CIE IGCSE Mathematics (0580) Vectors in two dimensions Study Notes - New Syllabus
CIE IGCSE Mathematics (0580) Vectors in two dimensions Study Notes
LEARNING OBJECTIVE
- Vectors in two dimensions
Key Concepts:
Describing a Translation Using a Vector
Adding and Subtracting Vectors
Multiplying a Vector by a Scalar
Describing a Translation Using a Vector
Describing a Translation Using a Vector
A translation is a type of transformation that moves a shape from one position to another without rotating, resizing, or changing its orientation.
A translation is described using a vector, which shows how far and in what direction each point moves.
Vector Notation:
A translation of
\( \begin{pmatrix} x \\ y \end{pmatrix} \)
means:
- Move x units right (if positive) or left (if negative)
- Move y units up (if positive) or down (if negative)
You may also see translations written as \( \vec{AB} \) or simply vector \( \vec{a} \) if points A and B define the movement.
Example:
A point moves by the vector \( \begin{pmatrix} 4 \\ -2 \end{pmatrix} \). Describe the movement.
▶️ Answer/Explanation
The point moves:
- 4 units to the right (positive x)
- 2 units down (negative y)
This is a translation described by the vector \( \begin{pmatrix} 4 \\ -2 \end{pmatrix} \).
Example:
Point A is at (3, 5) and is translated to point B at (8, 2). Write the translation vector \( \vec{AB} \).
▶️ Answer/Explanation
To find vector \( \vec{AB} \), subtract coordinates:
\( \vec{AB} = \begin{pmatrix} 8 – 3 \\ 2 – 5 \end{pmatrix} = \begin{pmatrix} 5 \\ -3 \end{pmatrix} \)
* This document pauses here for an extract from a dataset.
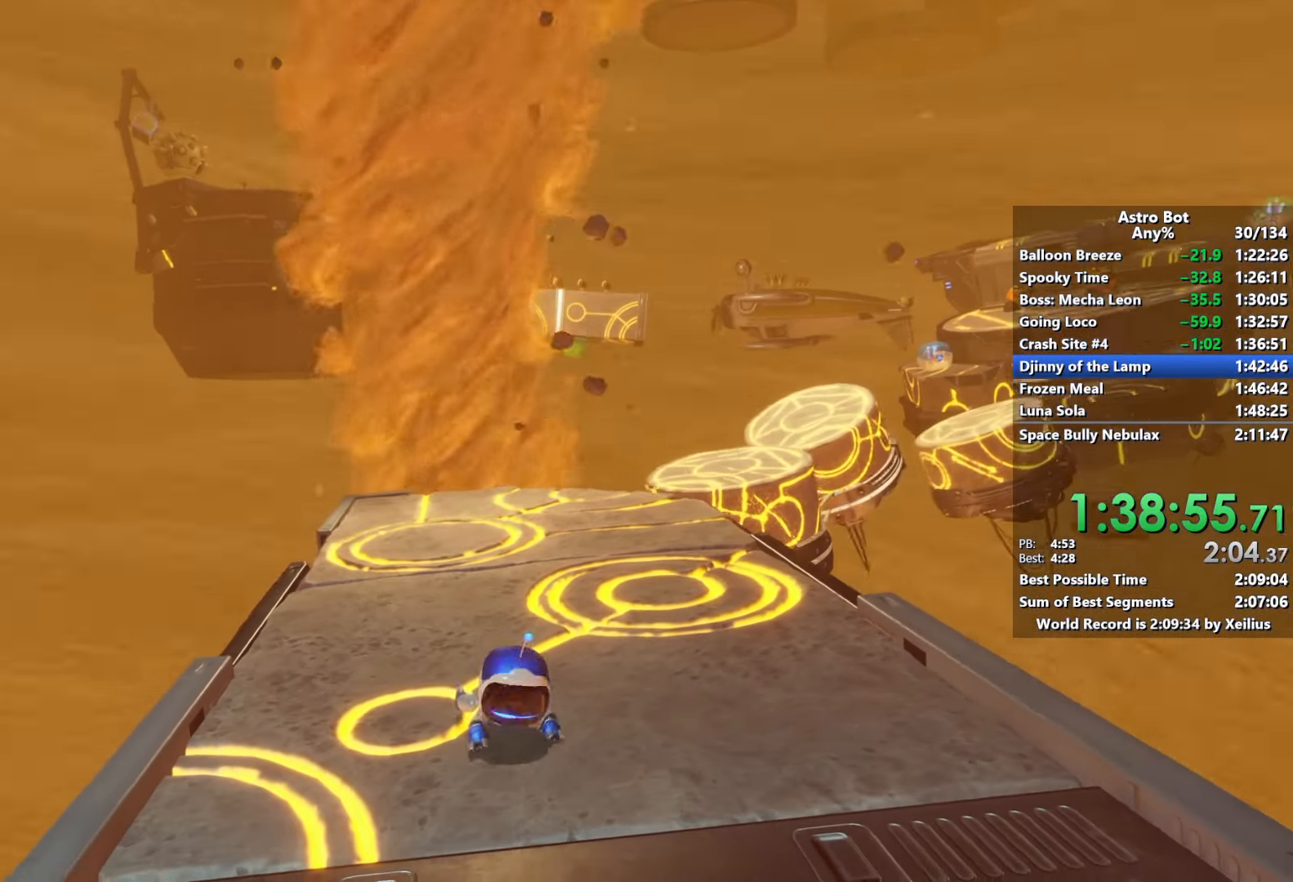
{"buttons": ["SQUARE"], "left_stick": "up-right", "right_stick": "center", "events": [[67, "SQUARE", "up"], [100, "CROSS", "up"], [167, "CROSS", "down"], [317, "CROSS", "up"], [400, "CROSS", "down"], [400, "SQUARE", "down"], [434, "CROSS", "up"]]}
So the translation moves 5 units right and 3 units down.
Adding and Subtracting Vectors
Adding and Subtracting Vectors
Vectors can be added or subtracted by combining their components.
Addition:
To add two vectors:
\( \begin{pmatrix} a \\ b \end{pmatrix} + \begin{pmatrix} c \\ d \end{pmatrix} = \begin{pmatrix} a + c \\ b + d \end{pmatrix} \)
Subtraction:
To subtract two vectors:
\( \begin{pmatrix} a \\ b \end{pmatrix} – \begin{pmatrix} c \\ d \end{pmatrix} = \begin{pmatrix} a – c \\ b – d \end{pmatrix} \)
Example:
Add: \( \begin{pmatrix} 3 \\ 4 \end{pmatrix} + \begin{pmatrix} 2 \\ -1 \end{pmatrix} \)
▶️ Answer/Explanation
Add the top and bottom components separately:
\( \begin{pmatrix} 3 + 2 \\ 4 + (-1) \end{pmatrix} = \begin{pmatrix} 5 \\ 3 \end{pmatrix} \)
Example:
Subtract: \( \begin{pmatrix} 6 \\ -2 \end{pmatrix} – \begin{pmatrix} 4 \\ 3 \end{pmatrix} \)
▶️ Answer/Explanation
Subtract the corresponding components:
\( \begin{pmatrix} 6 – 4 \\ -2 – 3 \end{pmatrix} = \begin{pmatrix} 2 \\ -5 \end{pmatrix} \)
Multiplying a Vector by a Scalar
Multiplying a Vector by a Scalar
To multiply a vector by a scalar means to scale the vector’s magnitude without changing its direction (unless the scalar is negative, which reverses the direction).
Rule:
If \( k \) is a scalar and \( \vec{v} = \begin{pmatrix} a \\ b \end{pmatrix} \), then:
\( k \cdot \vec{v} = k \cdot \begin{pmatrix} a \\ b \end{pmatrix} = \begin{pmatrix} ka \\ kb \end{pmatrix} \)
- If \( k > 0 \), the vector keeps the same direction.
- If \( k < 0 \), the vector reverses direction.
- If \( |k| > 1 \), the vector gets longer. If \( 0 < |k| < 1 \), the vector becomes shorter.
Example:
Find \( 3 \cdot \begin{pmatrix} 2 \\ -1 \end{pmatrix} \)
▶️ Answer/Explanation
Multiply each component by 3:
\( \begin{pmatrix} 3 \cdot 2 \\ 3 \cdot (-1) \end{pmatrix} = \begin{pmatrix} 6 \\ -3 \end{pmatrix} \)
Example:
Find \( -2 \cdot \begin{pmatrix} 4 \\ 5 \end{pmatrix} \)
▶️ Answer/Explanation
Multiply each component by -2:
\( \begin{pmatrix} -2 \cdot 4 \\ -2 \cdot 5 \end{pmatrix} = \begin{pmatrix} -8 \\ -10 \end{pmatrix} \)
The vector has the same length as \( \begin{pmatrix} 4 \\ 5 \end{pmatrix} \) scaled by 2, but its direction is reversed.